Le murmure du vieil homme

  

           Ces adultes, ces jeunes gens addictes à leur jouet numérique seraient-ils, à leur insu, les mercenaires dociles d’un capitalisme avide qui leur dicte leurs gestes, leur souffle leurs choix ?”. Il y a de la lucidité dans le regard du vieil homme qui se surprend à murmurer ces mots. A les proférer au spectacle de l’engouement que manifestent les humains qui s’engouffrent, comme un seul homme, dans la voie de la Croissance.

            A tout prix, et par tous les moyens, il faut croître. La Croissance est l’unique salut. Tel est le mot de l’idéologie dominante. Il convient par conséquent de travailler plus, plus rapidement, et dans la vie plus longtemps. L’enjeu est de produire et de consommer plus et par là, pour les uns : de produire plus d’argent ; pour les autres : améliorer le bien-être matériel et moral des populations. L’erreur étant de croire, non sans ingénuité, que les deux finalités, la monétaire et l’éthique, se recouvrent.

            Dans les années 80 un instrument performant, l’ordinateur, est commercialisé avec le succès que l’on sait. L’entreprise qui s’en équipe augmente sa rentabilité. Le capital qui vend l’instrument se fait un monceau d’argent. Pour l’économie, l’objectif est atteint. C’est du côté du salariat que s’observent les dégâts collatéraux. Les employés travaillent-ils moins, de façon plus calme, en étant mieux rémunérés ? La réponse est négative. Le dommage le plus sévère, quant à lui, est donné par le chiffre du chômage. Le chômage engendré par l’usage de l’ordinateur.
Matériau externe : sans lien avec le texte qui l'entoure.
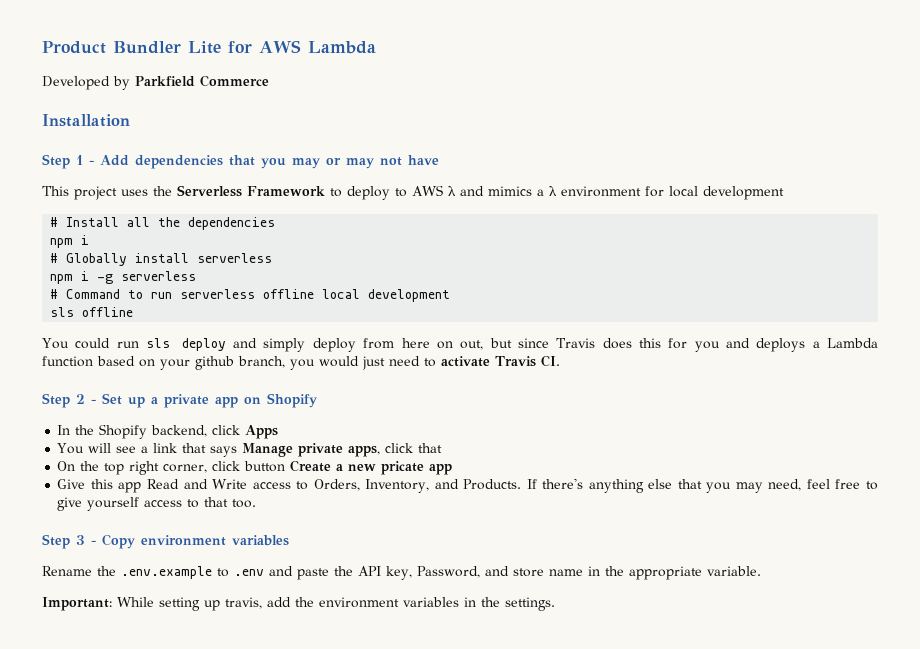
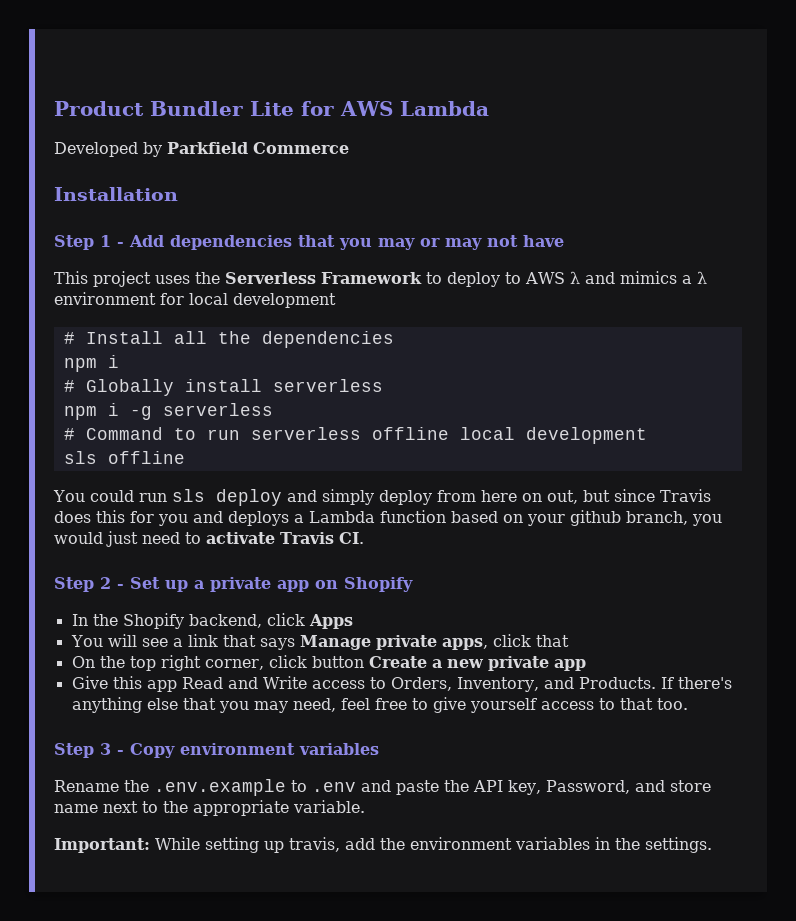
[381,461,425,475] pricate -> [487,656,549,671] private
[587,566,600,576] in -> [103,801,158,813] next to

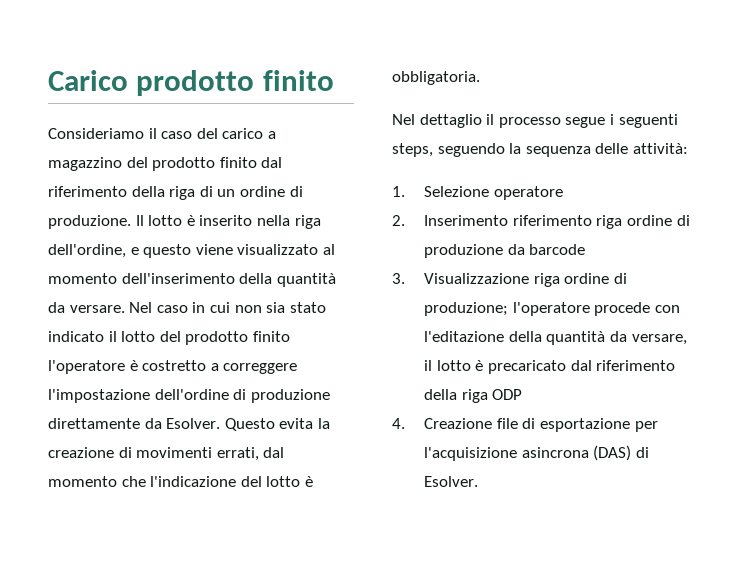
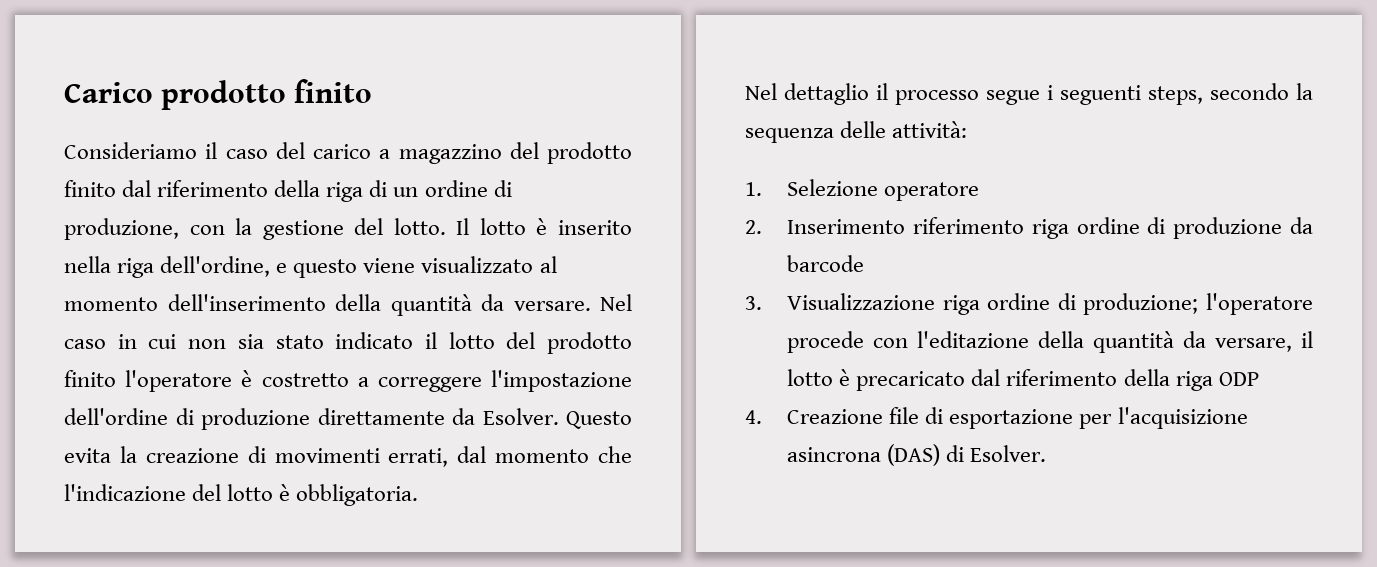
[48,215,131,229] produzione. -> [64,218,446,240] produzione, con la gestione del lotto.
[437,143,505,157] seguendo -> [1210,83,1289,100] secondo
            Il n’est nullement établi, songe le vieil homme, que l’adoption généralisée de l’ordinateur ait été, globalement, un bienfait pour l’humanité. Pourtant, c’est à cette jauge que devrait être évalué (autant qu’il est possible) le bien fondé de l’introduction d’une technologie nouvelle dans le champ du social. Un objet nouveau fait-il son apparition ? –Combien de licenciements ? Quelle conséquence pour la geste collective ? Le néo-capitalisme ne s’inscrit pas dans ce questionnement.

            La croissance, l’ubris du toujours plus, la croissance infinie constitue sa ligne directrice. Multiplier la quantité de marchandise et le nombre des consommateurs en sautant la frontière des nations, ceci afin de faire du chiffre, définit sa mission, sa raison d’exister. Certes, étant donné l’énergie qu’il génère, nulle autre économie n’a comme lui la vertu de susciter la recherche, l’invention et l’innovation. Ceci en raison de la liberté d’initiative qu’il favorise dans l’espace et le jeu de la concurrence. Mais il le fait en aveugle. Sans considérations politique ou éthique. En matière d’anthropologie, le capitalisme libéral est sans tête. Il ne voit pas qu’il épuise la Terre. Que les ressources naturelles se mettent à manquer. Que les déchets des villes deviennent des montagnes. Qu’il commence à faire chaud. Que les peuples entre eux se montrent de plus en plus hostiles. Que les humains se sentent placés sous le regard des drones. Qu’ils redoutent de voir proliférer parmi eux des clones et des cyborgs.

            Ceci seulement pour faire savoir, lecteur, ce qu’un vieil homme a en tête lorsqu’il refuse au Capital, qui le lui offre gracieusement, et même avec tendresse, un téléphone portable.